Text:
- Opening Delimiter -
Submitted to: Pest Management Science
Publication Type: Peer Reviewed Journal
Publication Acceptance Date: 6/20/2002
Publication Date: 11/20/2002
Citation: Wauchope, R.D., Ahuja, L.R., Arnold, J.G., Bigner, R., Lowrance, R.R., Van Genuchten, M.T., Adams, L.D. 2002. Software for pest management science: computer models and databases from the us department of agriculture-agricultural research service. Pest Management Science. 59:691-698 (2003).

Interpretive Summary: The Journal "Pest Management Science" is published by the Society for Chemistry and Industry, a London-Headquartered International Society. Periodically the Journal devotes a single issue to a particular research institution such as a major agricultural university or pesticide corporation. ARS has been invited to be the subject of one issue (three of our scientists are members of the Editorial Board of the journal) and the National Program Staff is coordinating the development of the issue-some 20 papers will be submitted, of which this is one. The paper briefly lists ARS models and databases that are relevant to pest management science and provides a slightly expanded description of some of the major environmental model projects in ARS.
- Closing Delimiter -
Problem requirements:
List every author named in the citation of the publication record. The items below have no connection to the publication record.

Extracted data:
- Opening Delimiter -
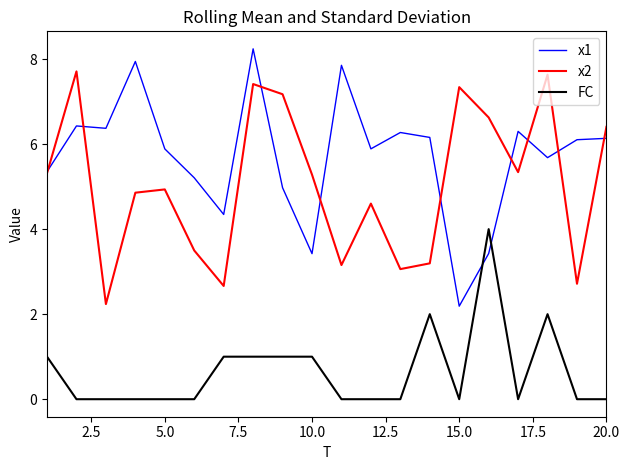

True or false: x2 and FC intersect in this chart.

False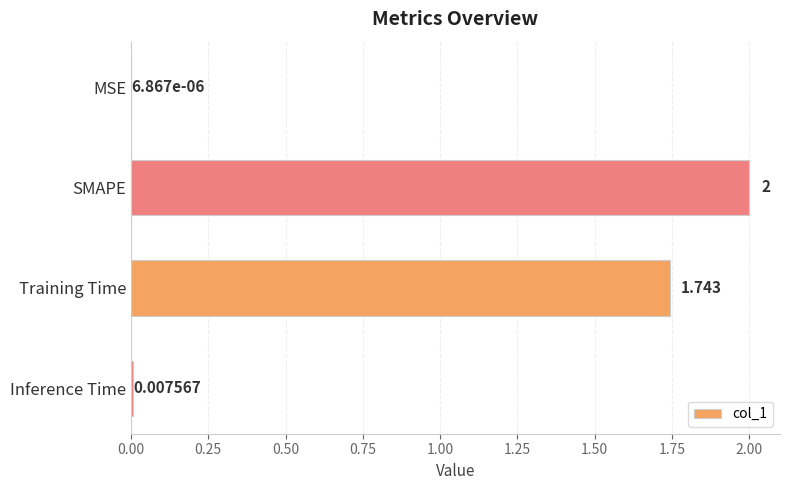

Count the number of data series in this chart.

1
- Closing Delimiter -
- Opening Delimiter -
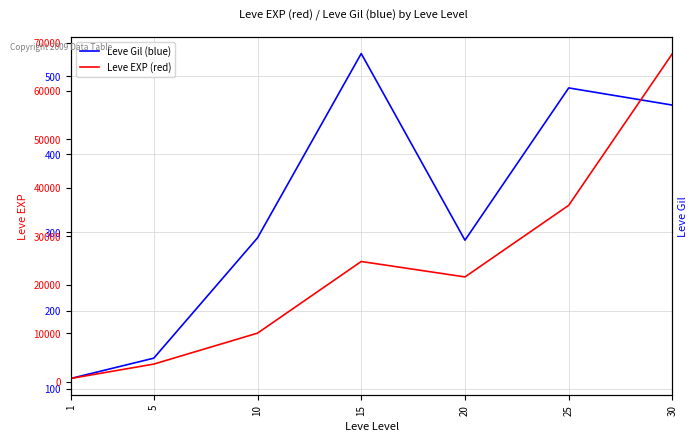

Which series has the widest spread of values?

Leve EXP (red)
- Closing Delimiter -
Written response:
Wauchope, R.D.; Ahuja, L.R.; Arnold, J.G.; Bigner, R.; Lowrance, R.R.; Van Genuchten, M.T.; Adams, L.D.